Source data
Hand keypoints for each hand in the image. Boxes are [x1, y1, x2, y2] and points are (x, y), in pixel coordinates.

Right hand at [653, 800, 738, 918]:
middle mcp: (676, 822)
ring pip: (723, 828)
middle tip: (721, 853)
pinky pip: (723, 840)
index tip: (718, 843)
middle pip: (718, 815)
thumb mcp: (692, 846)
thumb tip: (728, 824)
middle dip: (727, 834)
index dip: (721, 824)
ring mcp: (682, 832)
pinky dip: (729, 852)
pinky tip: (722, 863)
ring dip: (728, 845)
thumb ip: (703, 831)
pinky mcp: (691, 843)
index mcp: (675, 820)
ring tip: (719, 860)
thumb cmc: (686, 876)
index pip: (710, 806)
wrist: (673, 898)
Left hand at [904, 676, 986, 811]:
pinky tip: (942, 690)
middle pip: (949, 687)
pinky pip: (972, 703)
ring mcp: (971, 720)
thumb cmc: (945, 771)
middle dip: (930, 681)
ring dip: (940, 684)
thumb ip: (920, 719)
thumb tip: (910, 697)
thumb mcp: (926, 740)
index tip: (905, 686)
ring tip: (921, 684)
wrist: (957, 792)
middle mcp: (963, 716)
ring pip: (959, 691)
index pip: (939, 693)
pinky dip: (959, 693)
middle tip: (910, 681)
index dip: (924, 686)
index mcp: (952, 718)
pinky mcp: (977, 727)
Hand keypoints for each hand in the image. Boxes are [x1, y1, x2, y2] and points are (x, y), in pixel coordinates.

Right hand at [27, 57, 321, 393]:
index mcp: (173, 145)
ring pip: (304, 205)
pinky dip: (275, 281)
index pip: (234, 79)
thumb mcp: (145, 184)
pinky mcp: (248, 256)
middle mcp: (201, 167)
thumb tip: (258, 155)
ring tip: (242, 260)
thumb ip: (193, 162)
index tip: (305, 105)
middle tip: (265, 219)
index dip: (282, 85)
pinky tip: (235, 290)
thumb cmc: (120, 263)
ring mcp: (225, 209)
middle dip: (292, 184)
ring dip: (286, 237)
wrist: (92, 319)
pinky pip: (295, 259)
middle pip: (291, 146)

▶ Your instructions: With nothing added or dropped, write out every entry.

▶ Result below:
Hand keypoints for each hand in the image. Boxes are [x1, y1, x2, y2] and points are (x, y), in pixel coordinates.

Right hand at [653, 800, 738, 918]:
middle mcp: (676, 822)
ring pip: (723, 828)
middle tip: (721, 853)
pinky pip: (723, 840)
index tip: (718, 843)
middle pip: (718, 815)
thumb mcp: (692, 846)
thumb tip: (728, 824)
middle dip: (727, 834)
index dip: (721, 824)
ring mcp: (682, 832)
pinky dip: (729, 852)
pinky tip: (722, 863)
ring dip: (728, 845)
thumb ip: (703, 831)
pinky mcp: (691, 843)
index mcp: (675, 820)
ring tip: (719, 860)
thumb cmc: (686, 876)
index pip: (710, 806)
wrist: (673, 898)
Left hand at [904, 676, 986, 811]:
pinky tip: (942, 690)
middle pip: (949, 687)
pinky pip: (972, 703)
ring mcp: (971, 720)
thumb cmc: (945, 771)
middle dip: (930, 681)
ring dip: (940, 684)
thumb ip: (920, 719)
thumb tip: (910, 697)
thumb mcp: (926, 740)
index tip: (905, 686)
ring tip: (921, 684)
wrist: (957, 792)
middle mcp: (963, 716)
ring pip: (959, 691)
index pip: (939, 693)
pinky dip: (959, 693)
middle tip: (910, 681)
index dip: (924, 686)
index mcp: (952, 718)
pinky mcp: (977, 727)
Hand keypoints for each hand in the image. Boxes are [x1, y1, x2, y2] and points are (x, y), in pixel coordinates.

Right hand at [27, 57, 321, 393]:
index mcp: (173, 145)
ring pip: (304, 205)
pinky dip: (275, 281)
index pip: (234, 79)
thumb mcp: (145, 184)
pinky mcp: (248, 256)
middle mcp: (201, 167)
thumb tip: (258, 155)
ring tip: (242, 260)
thumb ip: (193, 162)
index tip: (305, 105)
middle tip: (265, 219)
index dip: (282, 85)
pinky tip: (235, 290)
thumb cmc: (120, 263)
ring mcp: (225, 209)
middle dip: (292, 184)
ring dip: (286, 237)
wrist: (92, 319)
pinky pip: (295, 259)
middle pip: (291, 146)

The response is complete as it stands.